Consignes:
1. Reprenez le passage sur l'assurance vie en commençant par « L'achat d'une assurance » et en allant jusqu'à « qui ont précédé. », et substituez « avocat » à « notaire ».
2. Rédigez la suite du texte sur la rémunération des conseillers en assurance vie.

Passage du texte:
>>>

C'est là que réside l'écart entre des résultats « ordinaires » et de niveau TOT. Le vendeur TOT a une habitude qui lui permet de se distinguer du vendeur ordinaire : sa persévérance.
Comblez cet écart en faisant preuve d'une persévérance bien placée et vous figurerez vous aussi parmi les meilleurs vendeurs.
La « persévérance bien placée » n'a pas à être insistante. Elle s'impose tout naturellement, puisque vous avez la conviction de faire la bonne chose.
C'est votre seule voie. Prenez-la, et vous vous retrouverez vous aussi parmi les TOT.

Verra-t-on la commission perçue à la vente d'assurance vie remplacée par des honoraires ou des frais de service?
Sur le marché de l'assurance vie, la notion d'honoraires constitue un réel problème. Les honoraires ne peuvent tout simplement pas refléter correctement tout le travail nécessaire pour susciter une vente.
S'il y avait des frais de service, les consommateurs ne paieraient assurément pas une somme suffisante pour que le travail en vaille la peine. En fait, l'essentiel du travail d'un conseiller n'a rien à voir avec la vente d'assurance en tant que telle. On dépense aisément dix fois plus d'énergie pour parvenir à s'entretenir avec quelqu'un que celle qu'on lui consacre afin de lui vendre quelque chose. Il faudrait que les honoraires soient pas mal plus élevés que la prime pour que la vente du produit soit financièrement rentable.
L'achat d'une assurance vie est une démarche très différente de la dépense engagée quand, par exemple, on demande à un notaire de rédiger un testament ou à un comptable de préparer une déclaration de revenus. Chacun à leur manière, les clients se trouvent ici à « vouloir » les produits en question; dans le cas de l'assurance vie, il faut les convaincre d'en vouloir.
Seules les commissions peuvent compenser adéquatement tout le travail de terrain que doit faire le conseiller pour amener ne serait-ce qu'une personne à vouloir son produit. La commission perçue lors d'une vente doit récompenser les efforts déployés pour aborder tous ceux qui ont précédé.
De plus, le conseiller d'aujourd'hui se trouve à vendre ses conseils - et non son temps. Votre commission couvre bien plus que les quelques heures que vous avez passées auprès de votre client ou à l'ordinateur pour régler son dossier.

<<<

Extraits de données:
>>>

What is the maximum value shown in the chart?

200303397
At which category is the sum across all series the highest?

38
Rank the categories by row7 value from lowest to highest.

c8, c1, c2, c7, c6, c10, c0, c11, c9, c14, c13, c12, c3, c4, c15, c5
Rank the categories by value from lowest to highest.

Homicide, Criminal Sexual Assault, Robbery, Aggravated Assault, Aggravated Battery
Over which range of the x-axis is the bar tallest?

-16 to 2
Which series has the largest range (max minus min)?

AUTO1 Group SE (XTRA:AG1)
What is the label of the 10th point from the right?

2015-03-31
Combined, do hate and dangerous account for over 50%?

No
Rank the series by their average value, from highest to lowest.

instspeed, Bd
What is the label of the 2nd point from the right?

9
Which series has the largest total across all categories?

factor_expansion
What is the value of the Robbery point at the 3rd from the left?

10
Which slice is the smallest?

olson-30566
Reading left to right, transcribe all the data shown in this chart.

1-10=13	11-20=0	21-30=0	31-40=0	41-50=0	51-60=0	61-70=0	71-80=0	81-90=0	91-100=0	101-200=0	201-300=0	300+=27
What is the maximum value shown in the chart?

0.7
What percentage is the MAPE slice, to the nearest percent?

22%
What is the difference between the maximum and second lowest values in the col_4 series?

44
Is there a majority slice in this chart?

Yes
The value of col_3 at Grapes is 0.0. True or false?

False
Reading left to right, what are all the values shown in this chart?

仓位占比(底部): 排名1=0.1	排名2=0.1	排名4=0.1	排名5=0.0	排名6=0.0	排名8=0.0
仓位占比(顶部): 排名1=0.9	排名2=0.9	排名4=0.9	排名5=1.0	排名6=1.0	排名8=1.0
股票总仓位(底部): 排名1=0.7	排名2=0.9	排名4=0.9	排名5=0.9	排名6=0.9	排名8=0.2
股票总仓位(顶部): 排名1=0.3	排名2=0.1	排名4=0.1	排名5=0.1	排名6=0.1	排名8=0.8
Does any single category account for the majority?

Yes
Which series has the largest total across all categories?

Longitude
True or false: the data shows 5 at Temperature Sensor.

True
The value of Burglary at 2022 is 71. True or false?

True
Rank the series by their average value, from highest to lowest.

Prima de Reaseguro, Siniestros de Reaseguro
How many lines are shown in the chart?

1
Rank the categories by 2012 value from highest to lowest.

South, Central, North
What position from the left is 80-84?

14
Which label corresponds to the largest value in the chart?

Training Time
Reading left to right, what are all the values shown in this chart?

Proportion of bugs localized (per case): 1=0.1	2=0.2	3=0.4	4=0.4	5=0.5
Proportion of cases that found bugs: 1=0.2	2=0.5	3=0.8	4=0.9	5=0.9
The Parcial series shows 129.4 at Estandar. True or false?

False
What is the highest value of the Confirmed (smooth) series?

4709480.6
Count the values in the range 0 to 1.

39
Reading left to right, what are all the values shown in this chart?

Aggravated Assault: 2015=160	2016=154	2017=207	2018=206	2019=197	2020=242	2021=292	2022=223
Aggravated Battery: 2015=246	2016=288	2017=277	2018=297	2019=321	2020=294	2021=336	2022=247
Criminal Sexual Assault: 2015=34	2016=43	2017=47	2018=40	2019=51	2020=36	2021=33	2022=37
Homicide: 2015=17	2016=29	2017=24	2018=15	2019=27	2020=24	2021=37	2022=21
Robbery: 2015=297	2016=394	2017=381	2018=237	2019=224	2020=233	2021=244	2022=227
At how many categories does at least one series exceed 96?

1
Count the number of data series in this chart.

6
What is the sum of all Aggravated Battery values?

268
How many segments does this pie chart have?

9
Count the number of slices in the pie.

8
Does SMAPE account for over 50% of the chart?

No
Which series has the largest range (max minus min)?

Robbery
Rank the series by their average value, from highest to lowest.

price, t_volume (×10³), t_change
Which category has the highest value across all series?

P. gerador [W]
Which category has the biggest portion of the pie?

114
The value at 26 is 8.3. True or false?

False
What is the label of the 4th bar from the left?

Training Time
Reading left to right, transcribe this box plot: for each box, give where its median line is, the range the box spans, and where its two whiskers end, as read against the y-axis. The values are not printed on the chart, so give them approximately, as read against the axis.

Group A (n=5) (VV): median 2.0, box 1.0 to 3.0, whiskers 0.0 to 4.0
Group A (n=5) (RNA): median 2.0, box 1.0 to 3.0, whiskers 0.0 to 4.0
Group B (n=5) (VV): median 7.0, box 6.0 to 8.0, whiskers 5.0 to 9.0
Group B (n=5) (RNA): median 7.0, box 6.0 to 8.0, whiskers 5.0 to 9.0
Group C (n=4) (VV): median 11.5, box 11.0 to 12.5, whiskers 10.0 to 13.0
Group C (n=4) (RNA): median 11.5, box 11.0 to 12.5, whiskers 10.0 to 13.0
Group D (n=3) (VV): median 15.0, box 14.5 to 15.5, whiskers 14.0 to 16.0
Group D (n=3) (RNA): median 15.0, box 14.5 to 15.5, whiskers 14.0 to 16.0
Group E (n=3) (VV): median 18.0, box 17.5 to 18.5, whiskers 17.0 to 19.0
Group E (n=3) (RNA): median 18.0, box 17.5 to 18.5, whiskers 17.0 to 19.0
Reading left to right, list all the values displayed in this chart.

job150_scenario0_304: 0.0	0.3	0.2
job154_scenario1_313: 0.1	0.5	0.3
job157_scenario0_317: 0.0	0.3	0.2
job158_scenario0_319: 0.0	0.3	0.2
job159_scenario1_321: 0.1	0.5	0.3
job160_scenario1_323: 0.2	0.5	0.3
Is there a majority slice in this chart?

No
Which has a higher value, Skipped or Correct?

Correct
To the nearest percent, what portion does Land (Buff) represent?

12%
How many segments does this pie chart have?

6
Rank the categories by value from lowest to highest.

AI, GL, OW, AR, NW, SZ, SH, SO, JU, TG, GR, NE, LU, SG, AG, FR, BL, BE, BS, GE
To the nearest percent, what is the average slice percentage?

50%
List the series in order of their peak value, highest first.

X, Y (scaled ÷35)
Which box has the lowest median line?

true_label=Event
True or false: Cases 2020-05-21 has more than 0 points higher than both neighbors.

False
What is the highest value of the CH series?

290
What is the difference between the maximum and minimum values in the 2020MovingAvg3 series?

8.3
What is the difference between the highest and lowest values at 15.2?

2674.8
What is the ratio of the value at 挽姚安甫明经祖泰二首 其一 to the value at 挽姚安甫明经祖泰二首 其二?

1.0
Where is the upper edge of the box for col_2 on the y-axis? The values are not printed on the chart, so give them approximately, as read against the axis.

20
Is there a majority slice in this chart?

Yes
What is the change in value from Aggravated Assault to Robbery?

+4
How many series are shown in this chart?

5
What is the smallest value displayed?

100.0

<<<

Résultats par consigne:
1.
L'achat d'une assurance vie est une démarche très différente de la dépense engagée quand, par exemple, on demande à un avocat de rédiger un testament ou à un comptable de préparer une déclaration de revenus. Chacun à leur manière, les clients se trouvent ici à « vouloir » les produits en question; dans le cas de l'assurance vie, il faut les convaincre d'en vouloir.
Seules les commissions peuvent compenser adéquatement tout le travail de terrain que doit faire le conseiller pour amener ne serait-ce qu'une personne à vouloir son produit. La commission perçue lors d'une vente doit récompenser les efforts déployés pour aborder tous ceux qui ont précédé.

2.
Il est rare que les gens qui n'ont jamais fait de crise cardiaque ou reçu de diagnostic médical catastrophique se lèvent un beau matin en se disant : « Bon, je vais aller m'acheter une assurance vie. » En fait, l'assurance vie est un produit qui convient à certaines personnalités : ceux qui en ont... en achètent.
Il nous faut savoir où trouver tous ces gens. C'est alors qu'il faut agir comme ce que Al Rickard, un vétéran de l'industrie, appelait « des conseillers prospecteurs ». Les conseillers prospecteurs vont voir les gens et leur donnent la chance de répondre positivement à une offre d'assurance vie.
Al Granum, de l'équipe de Northwestern Mutual, disait que l'assurance vie était essentiellement « une affaire de prospection et de promotion ». Voilà pourquoi le boulot doit être payant. Sinon, personne ne le ferait. Telle est d'ailleurs la situation.
Les sociétés d'assurances ont régulièrement tenté de faire faire leur distribution par des salariés. Et elles ont régulièrement échoué dans cette entreprise. On se souviendra peut-être de la mésaventure de North American Life et de quelques autres.
La vente d'assurance vie demande tout simplement trop de travail pour qu'on se contente d'une rémunération sous forme de salaire ou d'honoraires. Or, à moins que la nature humaine change radicalement d'ici peu, ce sera toujours le cas.
Il reste cependant une question à vous poser : « Si l'on vous obligeait à divulguer la valeur de vos commissions, en feriez-vous plus ou moins compte tenu de la somme en jeu? » Laissez cette idée faire son petit bonhomme de chemin dans votre esprit et faites le nécessaire pour mériter votre commission.